To avoid the potential development of fatal complications such as pump thrombosis and systemic thromboembolism, it is currently recommended to use aspirin and vitamin K antagonists to target an international normalized ratio (INR) of 2.0 to 3.0. However, there are reports of exceptionally low occurrences of pump thrombosis in the HeartMate 3, which makes it relatively “clot resistant”. The MOMENTUM 3 trial showed the absence of de novo pump thrombosis in the first six months [1]. One-year results from the Conformitè Europëenne (CE) Mark trial demonstrated an absence of hemolysis, pump thrombosis, and pump malfunction [3]. Despite design improvements, the reported benefits of HeartMate 3 were observed in the context of daily aspirin and therapeutic anticoagulation.

Minimal Anticoagulation Evaluation to Augment Hemocompatibility (MAGENTUM-1), a short-term pilot trial, proposed low-intensity anticoagulation to target lower INR of 1.5 to 1.9 investigating the feasibility and safety of this in patients with HeartMate 3 devices. The MAGENTUM-1 trial showed no increase in thromboembolic complications or pump thrombosis in closely monitored patients during the use of low-intensity anticoagulation [4]. Given the increased bleeding risk of LVAD patients, further trials should continue to address low-intensity anticoagulation in the HeartMate 3. Furthermore, the role of antiplatelet agents in a patient with LVADs is not completely understood. Although MOMENTUM 3 trial suggested that the risk of adverse events is increased without an antiplatelet regimen, there are scattered data on warfarin monotherapy and discontinuation of aspirin being associated with decreased bleeding events [5]. Our case report demonstrates the discontinuation of systemic anticoagulation for almost two months and the discontinuation of antiplatelet therapy for eight months without the development of any LVAD-related thromboembolic event.

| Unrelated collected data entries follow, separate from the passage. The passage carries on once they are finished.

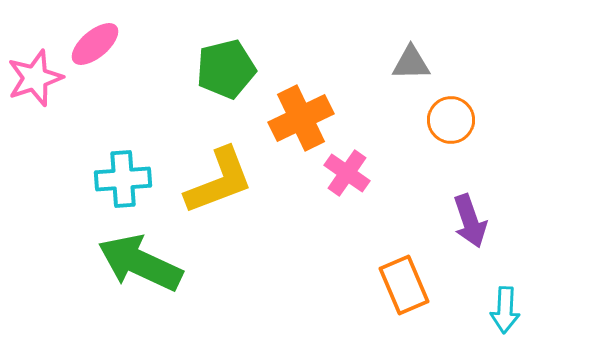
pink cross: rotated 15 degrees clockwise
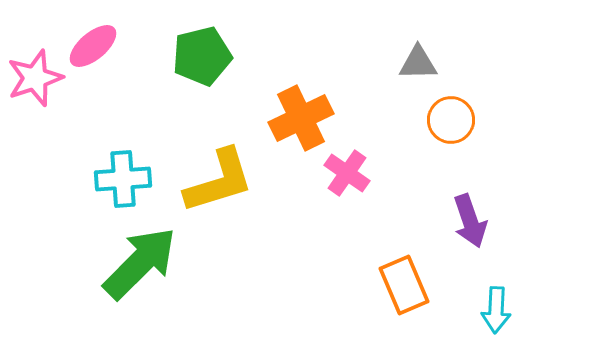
pink ellipse: moved 2 px left, 2 px down
gray triangle: moved 7 px right
green pentagon: moved 24 px left, 13 px up
yellow L-shape: rotated 4 degrees clockwise
green arrow: rotated 110 degrees clockwise
cyan arrow: moved 9 px left
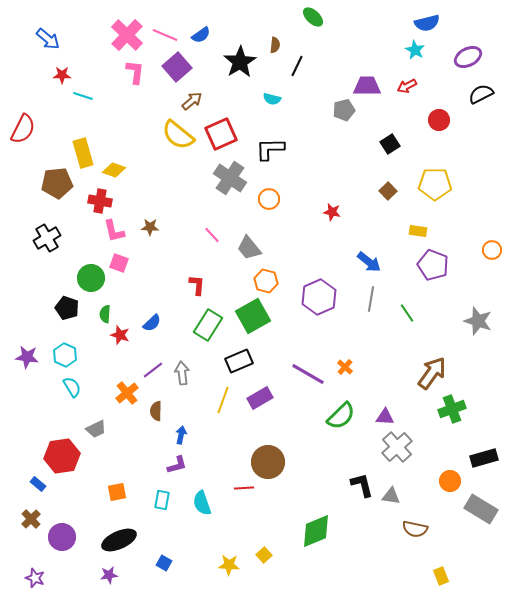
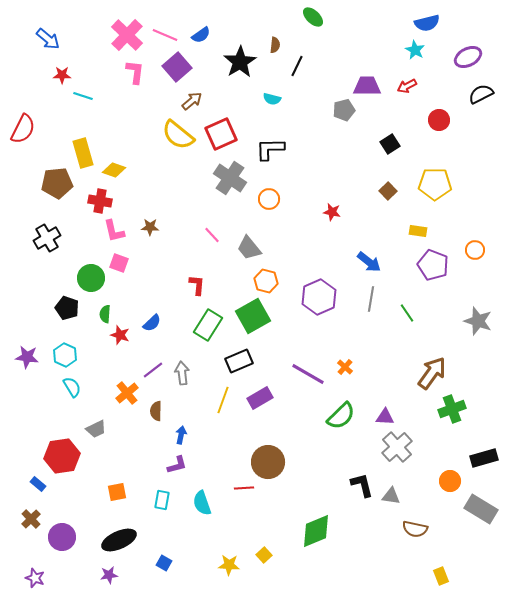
orange circle at (492, 250): moved 17 px left
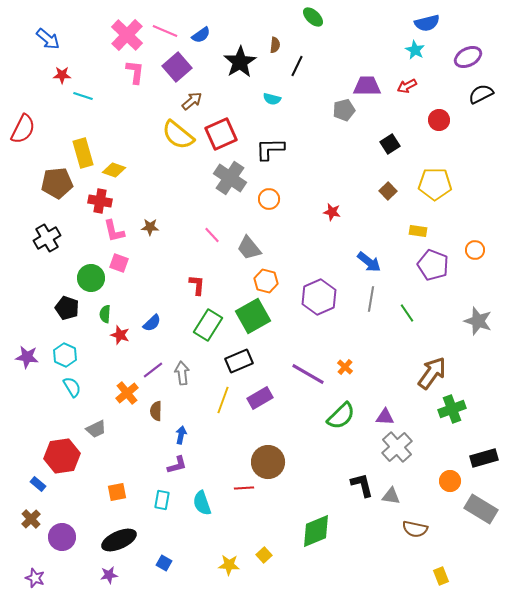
pink line at (165, 35): moved 4 px up
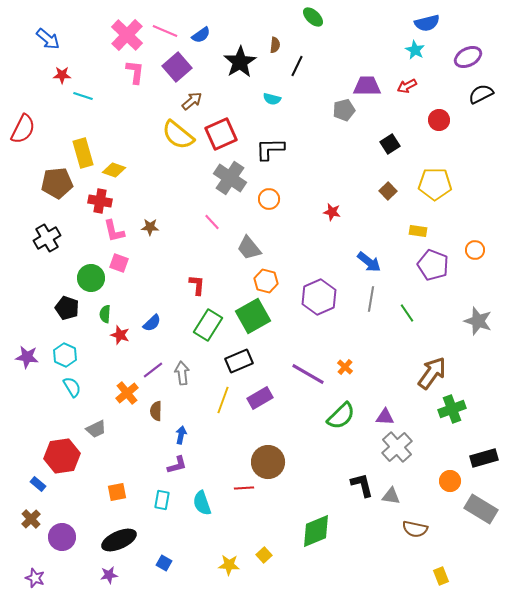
pink line at (212, 235): moved 13 px up
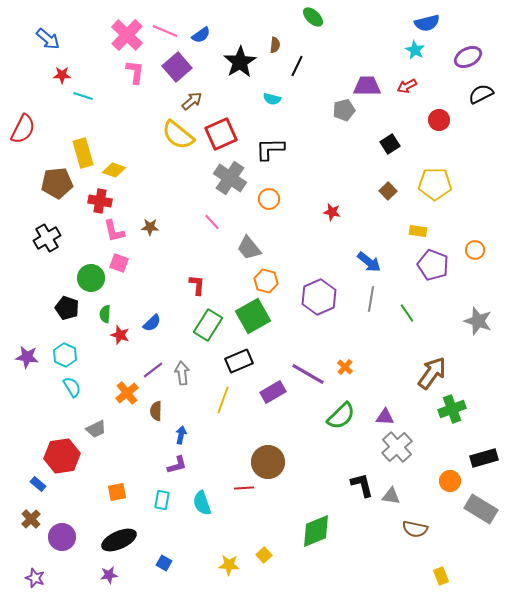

This patient case adds to a pool of data analyzing the performance of HeartMate 3 and a potential new approach to anticoagulation.

Conclusions

In light of the significant bleeding event in the HeartMate 3 LVAD, large-scale trials targeting lower INR goals or even discontinuation of therapeutic anticoagulation and antiplatelet therapy are warranted. The learning objectives of this case are 1) to recognize the occurrence of major bleeding events in LVAD patients requiring discontinuation of anticoagulation and antiplatelet therapy, 2) to understand the HeartMate 3 pump design and its associated decreased risk of pump thrombosis and thromboembolic events, and 3) to recognize the necessity of further studies to address low-intensity anticoagulation or even cessation of warfarin therapy.